The Board of Directors of the company has decided on an exceptional annual general meeting procedure on the basis of the temporary law to the Finnish limited liability companies act (375/2021) approved by the Finnish Parliament on 27 April 2021 and effective as of 8 May 2021. The company has decided to take the measures permitted by the temporary law so that the Annual General Meeting can be held in a predictable manner, taking into account the health and safety of its shareholders, the company’s staff and other stakeholder groups.

The shareholders can follow the Annual General Meeting online on the company’s website at www.fortum.com/agm. The shareholders following the AGM by these means are not considered to be participating in the meeting, and it will not be possible to exercise the right to speak, to ask questions or the right to vote during the meeting.

▶ **Your assignment**
Set down, word for word, the part of the Annual General Meeting notice that begins with the words "The shareholders can" and ends with "during the meeting.".

▶ **Data segment**
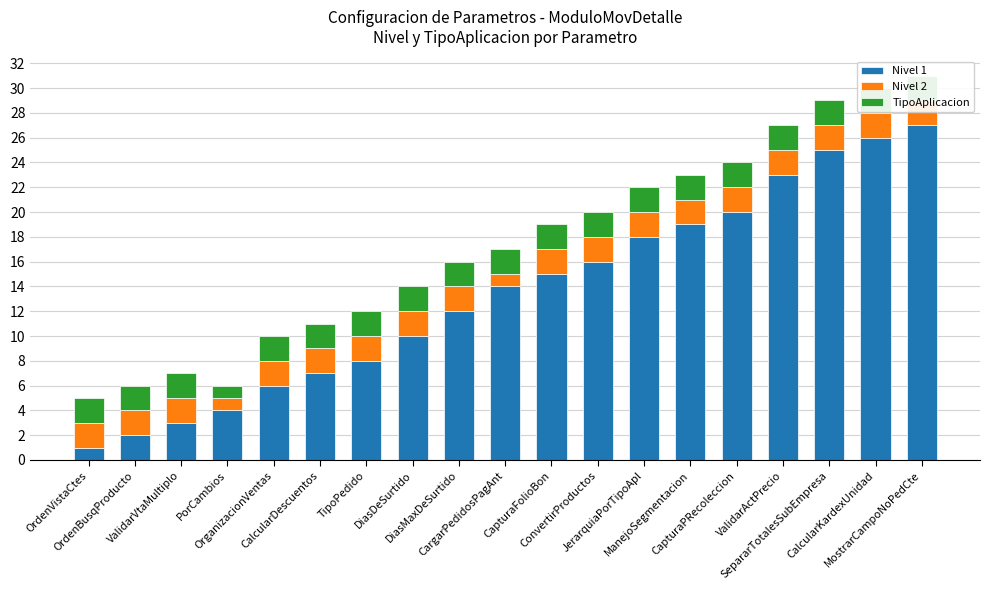

What is the total value across all series at PorCambios?

6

▶ **Written answer**
The shareholders can follow the Annual General Meeting online on the company’s website at www.fortum.com/agm. The shareholders following the AGM by these means are not considered to be participating in the meeting, and it will not be possible to exercise the right to speak, to ask questions or the right to vote during the meeting.